**PROBLEM DESCRIPTION**
Please pull out every line in the records below that contains the word "Aggravated", matching uppercase and lowercase letters exactly.

[Chart understanding data]
■ ■ ■ ■ ■

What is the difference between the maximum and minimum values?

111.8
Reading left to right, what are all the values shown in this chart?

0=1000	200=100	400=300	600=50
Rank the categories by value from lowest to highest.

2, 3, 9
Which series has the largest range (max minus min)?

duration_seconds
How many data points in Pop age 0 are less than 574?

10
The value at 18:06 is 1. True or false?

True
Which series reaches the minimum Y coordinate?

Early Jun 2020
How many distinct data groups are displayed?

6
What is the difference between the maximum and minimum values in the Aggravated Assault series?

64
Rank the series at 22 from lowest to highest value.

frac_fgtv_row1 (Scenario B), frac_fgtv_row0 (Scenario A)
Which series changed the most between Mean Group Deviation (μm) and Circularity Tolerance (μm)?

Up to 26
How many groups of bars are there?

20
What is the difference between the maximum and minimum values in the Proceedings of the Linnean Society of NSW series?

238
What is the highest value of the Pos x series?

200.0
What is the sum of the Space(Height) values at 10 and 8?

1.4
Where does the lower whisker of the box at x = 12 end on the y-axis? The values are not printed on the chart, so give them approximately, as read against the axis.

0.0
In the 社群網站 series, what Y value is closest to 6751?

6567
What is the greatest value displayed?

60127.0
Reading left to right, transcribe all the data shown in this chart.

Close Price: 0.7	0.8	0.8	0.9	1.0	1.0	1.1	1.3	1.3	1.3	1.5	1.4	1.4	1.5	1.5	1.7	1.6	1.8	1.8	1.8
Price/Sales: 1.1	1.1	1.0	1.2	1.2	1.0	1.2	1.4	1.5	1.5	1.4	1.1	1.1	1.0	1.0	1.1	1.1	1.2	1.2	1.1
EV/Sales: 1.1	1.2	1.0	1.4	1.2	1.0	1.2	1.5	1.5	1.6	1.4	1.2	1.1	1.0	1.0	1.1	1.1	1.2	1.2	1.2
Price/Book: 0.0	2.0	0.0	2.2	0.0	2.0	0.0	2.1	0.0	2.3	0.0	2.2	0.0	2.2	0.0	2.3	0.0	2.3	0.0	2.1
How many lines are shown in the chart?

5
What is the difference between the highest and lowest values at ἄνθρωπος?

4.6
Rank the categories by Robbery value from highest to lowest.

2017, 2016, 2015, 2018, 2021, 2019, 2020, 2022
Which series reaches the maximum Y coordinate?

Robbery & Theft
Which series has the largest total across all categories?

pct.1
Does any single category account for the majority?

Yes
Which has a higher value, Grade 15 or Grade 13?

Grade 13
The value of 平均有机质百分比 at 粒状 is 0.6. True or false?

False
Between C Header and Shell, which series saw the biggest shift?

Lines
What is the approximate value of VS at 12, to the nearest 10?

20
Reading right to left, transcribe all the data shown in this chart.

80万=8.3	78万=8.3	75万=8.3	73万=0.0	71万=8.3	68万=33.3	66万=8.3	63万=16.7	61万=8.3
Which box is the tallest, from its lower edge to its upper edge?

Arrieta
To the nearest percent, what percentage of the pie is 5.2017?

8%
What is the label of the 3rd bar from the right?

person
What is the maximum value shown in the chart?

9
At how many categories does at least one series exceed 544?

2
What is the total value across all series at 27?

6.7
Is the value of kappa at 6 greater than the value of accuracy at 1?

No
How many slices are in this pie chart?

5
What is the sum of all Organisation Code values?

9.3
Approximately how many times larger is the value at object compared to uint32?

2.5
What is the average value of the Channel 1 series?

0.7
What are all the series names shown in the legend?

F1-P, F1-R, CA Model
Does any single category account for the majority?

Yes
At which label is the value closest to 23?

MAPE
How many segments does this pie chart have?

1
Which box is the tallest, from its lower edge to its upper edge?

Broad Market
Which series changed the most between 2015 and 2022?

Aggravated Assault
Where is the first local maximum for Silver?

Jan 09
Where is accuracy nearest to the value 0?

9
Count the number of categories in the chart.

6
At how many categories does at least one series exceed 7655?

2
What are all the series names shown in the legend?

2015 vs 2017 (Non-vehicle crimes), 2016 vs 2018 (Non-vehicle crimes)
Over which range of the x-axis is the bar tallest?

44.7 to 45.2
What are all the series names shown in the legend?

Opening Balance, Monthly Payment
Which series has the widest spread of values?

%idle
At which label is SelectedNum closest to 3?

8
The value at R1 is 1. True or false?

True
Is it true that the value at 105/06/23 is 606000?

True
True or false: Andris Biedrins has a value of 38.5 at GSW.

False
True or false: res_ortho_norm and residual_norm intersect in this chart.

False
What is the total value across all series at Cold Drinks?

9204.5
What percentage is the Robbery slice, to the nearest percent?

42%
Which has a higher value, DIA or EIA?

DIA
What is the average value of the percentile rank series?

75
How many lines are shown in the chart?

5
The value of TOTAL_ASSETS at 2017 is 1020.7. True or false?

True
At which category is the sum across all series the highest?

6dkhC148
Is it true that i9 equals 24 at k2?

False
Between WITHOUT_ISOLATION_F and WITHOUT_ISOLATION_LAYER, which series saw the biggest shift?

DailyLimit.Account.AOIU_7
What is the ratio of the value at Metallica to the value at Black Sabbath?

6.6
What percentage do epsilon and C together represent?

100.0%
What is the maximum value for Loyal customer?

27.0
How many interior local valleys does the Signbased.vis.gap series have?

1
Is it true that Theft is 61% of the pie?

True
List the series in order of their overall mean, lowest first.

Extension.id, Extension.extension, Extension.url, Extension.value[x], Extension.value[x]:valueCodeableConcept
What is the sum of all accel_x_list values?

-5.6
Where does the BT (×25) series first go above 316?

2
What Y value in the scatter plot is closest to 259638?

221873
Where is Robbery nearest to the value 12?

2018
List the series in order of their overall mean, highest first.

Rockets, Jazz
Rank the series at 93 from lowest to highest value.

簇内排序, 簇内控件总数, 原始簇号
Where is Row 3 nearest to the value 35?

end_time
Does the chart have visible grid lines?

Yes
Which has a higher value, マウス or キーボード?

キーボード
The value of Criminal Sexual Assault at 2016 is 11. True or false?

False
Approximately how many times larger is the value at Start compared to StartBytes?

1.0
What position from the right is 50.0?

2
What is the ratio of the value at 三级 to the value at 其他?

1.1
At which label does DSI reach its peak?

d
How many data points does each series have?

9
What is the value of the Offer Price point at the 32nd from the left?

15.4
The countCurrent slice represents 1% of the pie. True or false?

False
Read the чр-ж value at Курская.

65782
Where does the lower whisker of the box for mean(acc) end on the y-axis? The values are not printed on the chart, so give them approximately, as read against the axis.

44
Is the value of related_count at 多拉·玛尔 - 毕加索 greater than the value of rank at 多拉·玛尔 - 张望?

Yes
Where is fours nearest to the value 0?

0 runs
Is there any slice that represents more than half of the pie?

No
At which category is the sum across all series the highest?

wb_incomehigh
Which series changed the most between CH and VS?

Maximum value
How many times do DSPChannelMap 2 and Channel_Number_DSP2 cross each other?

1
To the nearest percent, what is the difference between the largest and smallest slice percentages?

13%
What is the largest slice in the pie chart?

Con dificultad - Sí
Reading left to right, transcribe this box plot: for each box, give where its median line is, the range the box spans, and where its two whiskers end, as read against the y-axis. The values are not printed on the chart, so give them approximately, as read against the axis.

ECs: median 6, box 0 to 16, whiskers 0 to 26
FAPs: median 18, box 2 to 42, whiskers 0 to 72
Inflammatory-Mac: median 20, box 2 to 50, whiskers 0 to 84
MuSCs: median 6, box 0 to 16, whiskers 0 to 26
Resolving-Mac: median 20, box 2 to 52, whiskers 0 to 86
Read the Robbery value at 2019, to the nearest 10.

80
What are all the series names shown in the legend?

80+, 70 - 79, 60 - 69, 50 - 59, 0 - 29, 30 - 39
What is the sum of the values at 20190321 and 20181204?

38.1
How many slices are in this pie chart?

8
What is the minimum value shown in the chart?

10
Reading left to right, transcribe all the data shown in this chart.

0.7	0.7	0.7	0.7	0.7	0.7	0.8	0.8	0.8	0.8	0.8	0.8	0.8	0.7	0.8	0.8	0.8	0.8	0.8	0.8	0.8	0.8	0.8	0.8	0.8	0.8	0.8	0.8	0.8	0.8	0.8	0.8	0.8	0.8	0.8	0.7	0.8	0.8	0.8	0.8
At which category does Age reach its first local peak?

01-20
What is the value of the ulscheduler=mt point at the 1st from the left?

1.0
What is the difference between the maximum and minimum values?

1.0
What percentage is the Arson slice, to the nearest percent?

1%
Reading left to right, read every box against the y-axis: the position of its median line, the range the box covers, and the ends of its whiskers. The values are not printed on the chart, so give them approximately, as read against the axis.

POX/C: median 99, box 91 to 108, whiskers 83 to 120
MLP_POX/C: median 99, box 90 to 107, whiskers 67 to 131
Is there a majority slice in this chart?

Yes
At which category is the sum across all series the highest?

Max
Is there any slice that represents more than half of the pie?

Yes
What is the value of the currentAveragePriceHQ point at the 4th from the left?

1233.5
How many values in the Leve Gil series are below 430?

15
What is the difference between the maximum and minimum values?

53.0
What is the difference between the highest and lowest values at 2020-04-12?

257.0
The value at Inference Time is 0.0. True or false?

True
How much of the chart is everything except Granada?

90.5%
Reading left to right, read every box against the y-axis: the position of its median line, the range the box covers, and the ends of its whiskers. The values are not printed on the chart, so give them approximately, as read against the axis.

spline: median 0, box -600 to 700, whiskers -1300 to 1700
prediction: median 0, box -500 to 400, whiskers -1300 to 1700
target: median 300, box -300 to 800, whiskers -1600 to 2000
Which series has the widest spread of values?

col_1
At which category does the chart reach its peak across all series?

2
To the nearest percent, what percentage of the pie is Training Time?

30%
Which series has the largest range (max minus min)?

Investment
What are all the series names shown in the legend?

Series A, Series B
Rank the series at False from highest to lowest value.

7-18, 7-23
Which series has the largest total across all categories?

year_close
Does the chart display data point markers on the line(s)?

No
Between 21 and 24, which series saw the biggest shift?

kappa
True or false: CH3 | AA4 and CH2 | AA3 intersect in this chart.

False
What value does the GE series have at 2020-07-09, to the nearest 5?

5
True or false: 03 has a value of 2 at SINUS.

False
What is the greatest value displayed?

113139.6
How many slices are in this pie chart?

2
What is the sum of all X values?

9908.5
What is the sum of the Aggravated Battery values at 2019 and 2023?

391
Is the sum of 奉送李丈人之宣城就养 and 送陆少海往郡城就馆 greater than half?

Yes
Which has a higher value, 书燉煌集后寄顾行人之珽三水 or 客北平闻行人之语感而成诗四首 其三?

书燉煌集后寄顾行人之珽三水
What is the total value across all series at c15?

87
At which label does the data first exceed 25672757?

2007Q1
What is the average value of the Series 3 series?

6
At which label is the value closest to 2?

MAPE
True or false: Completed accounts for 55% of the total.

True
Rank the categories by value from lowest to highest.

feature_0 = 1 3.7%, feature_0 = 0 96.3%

■ ■ ■ ■ ■

**ANSWER TO THIS TASK**
What is the difference between the maximum and minimum values in the Aggravated Assault series?
Aggravated Assault
What is the sum of the Aggravated Battery values at 2019 and 2023?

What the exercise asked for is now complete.